> Required action
Lines from the records below that contain the word "hardware" are to be copied out.

- - -

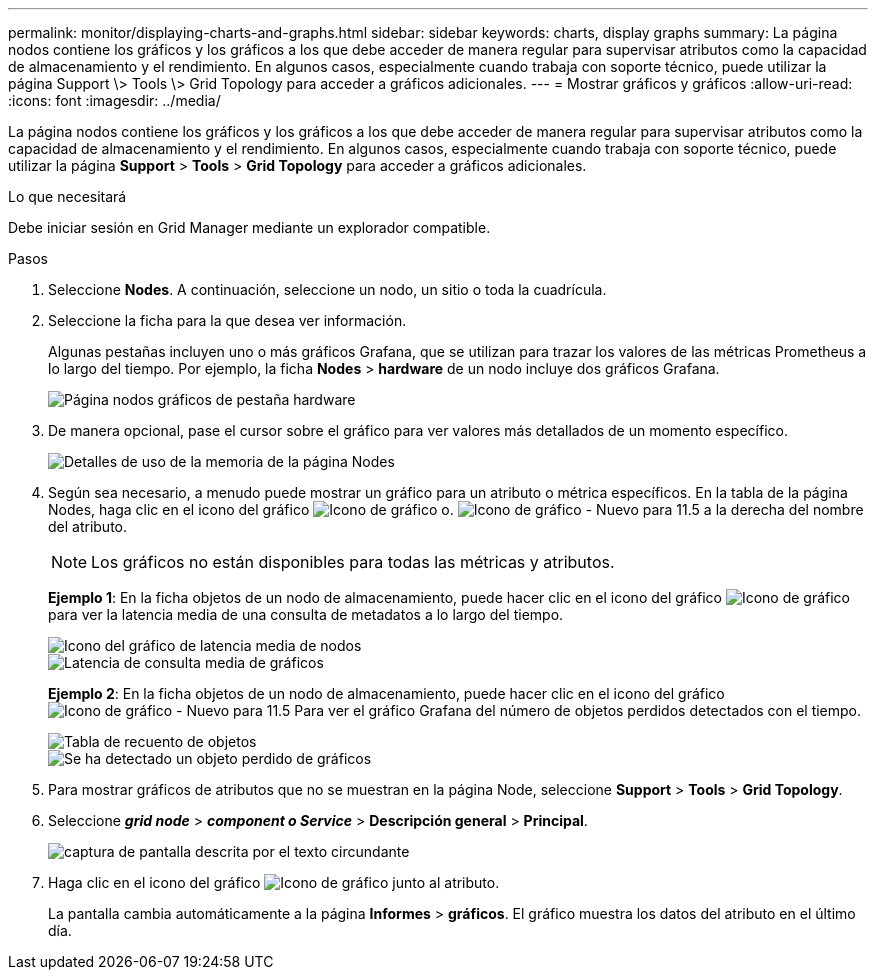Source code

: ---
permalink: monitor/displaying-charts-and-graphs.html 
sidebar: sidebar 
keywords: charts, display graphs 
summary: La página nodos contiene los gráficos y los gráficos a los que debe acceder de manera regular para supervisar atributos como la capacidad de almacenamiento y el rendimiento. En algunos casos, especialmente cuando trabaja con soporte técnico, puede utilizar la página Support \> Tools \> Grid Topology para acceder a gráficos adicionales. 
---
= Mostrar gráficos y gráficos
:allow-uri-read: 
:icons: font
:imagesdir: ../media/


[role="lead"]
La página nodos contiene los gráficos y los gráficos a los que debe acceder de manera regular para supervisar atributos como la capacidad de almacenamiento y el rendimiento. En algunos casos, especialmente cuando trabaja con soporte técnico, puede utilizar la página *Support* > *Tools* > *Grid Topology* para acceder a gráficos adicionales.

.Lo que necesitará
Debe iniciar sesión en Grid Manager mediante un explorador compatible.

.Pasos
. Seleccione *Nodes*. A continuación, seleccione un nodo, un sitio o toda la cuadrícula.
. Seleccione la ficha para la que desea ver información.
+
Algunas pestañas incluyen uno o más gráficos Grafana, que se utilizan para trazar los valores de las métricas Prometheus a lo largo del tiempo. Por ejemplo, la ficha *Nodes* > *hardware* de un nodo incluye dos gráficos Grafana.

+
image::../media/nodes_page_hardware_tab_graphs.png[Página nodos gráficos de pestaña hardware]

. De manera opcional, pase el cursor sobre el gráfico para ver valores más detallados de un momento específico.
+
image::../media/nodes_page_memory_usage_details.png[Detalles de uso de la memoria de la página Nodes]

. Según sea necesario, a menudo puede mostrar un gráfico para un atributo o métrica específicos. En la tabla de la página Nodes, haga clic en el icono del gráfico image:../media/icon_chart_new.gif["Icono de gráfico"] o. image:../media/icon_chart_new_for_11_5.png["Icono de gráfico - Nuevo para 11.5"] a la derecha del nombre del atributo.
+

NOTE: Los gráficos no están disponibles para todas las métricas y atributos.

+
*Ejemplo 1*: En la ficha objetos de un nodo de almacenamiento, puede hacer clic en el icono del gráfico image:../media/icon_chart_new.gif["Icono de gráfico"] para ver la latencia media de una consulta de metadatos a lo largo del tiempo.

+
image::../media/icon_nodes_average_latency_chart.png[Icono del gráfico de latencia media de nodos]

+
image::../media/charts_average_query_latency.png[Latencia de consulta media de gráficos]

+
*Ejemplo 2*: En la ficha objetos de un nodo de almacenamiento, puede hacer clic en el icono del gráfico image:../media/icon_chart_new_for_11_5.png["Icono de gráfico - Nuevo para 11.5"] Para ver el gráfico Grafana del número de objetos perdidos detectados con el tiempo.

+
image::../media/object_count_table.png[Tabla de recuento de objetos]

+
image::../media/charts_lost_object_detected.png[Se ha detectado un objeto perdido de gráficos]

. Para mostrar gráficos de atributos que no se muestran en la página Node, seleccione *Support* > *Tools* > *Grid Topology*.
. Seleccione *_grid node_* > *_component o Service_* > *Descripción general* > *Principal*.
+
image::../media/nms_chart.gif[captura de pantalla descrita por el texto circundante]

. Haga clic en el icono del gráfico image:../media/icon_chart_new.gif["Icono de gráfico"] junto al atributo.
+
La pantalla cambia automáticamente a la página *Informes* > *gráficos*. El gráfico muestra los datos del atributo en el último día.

- - -

> Answer section
Algunas pestañas incluyen uno o más gráficos Grafana, que se utilizan para trazar los valores de las métricas Prometheus a lo largo del tiempo. Por ejemplo, la ficha *Nodes* > *hardware* de un nodo incluye dos gráficos Grafana.
image::../media/nodes_page_hardware_tab_graphs.png[Página nodos gráficos de pestaña hardware]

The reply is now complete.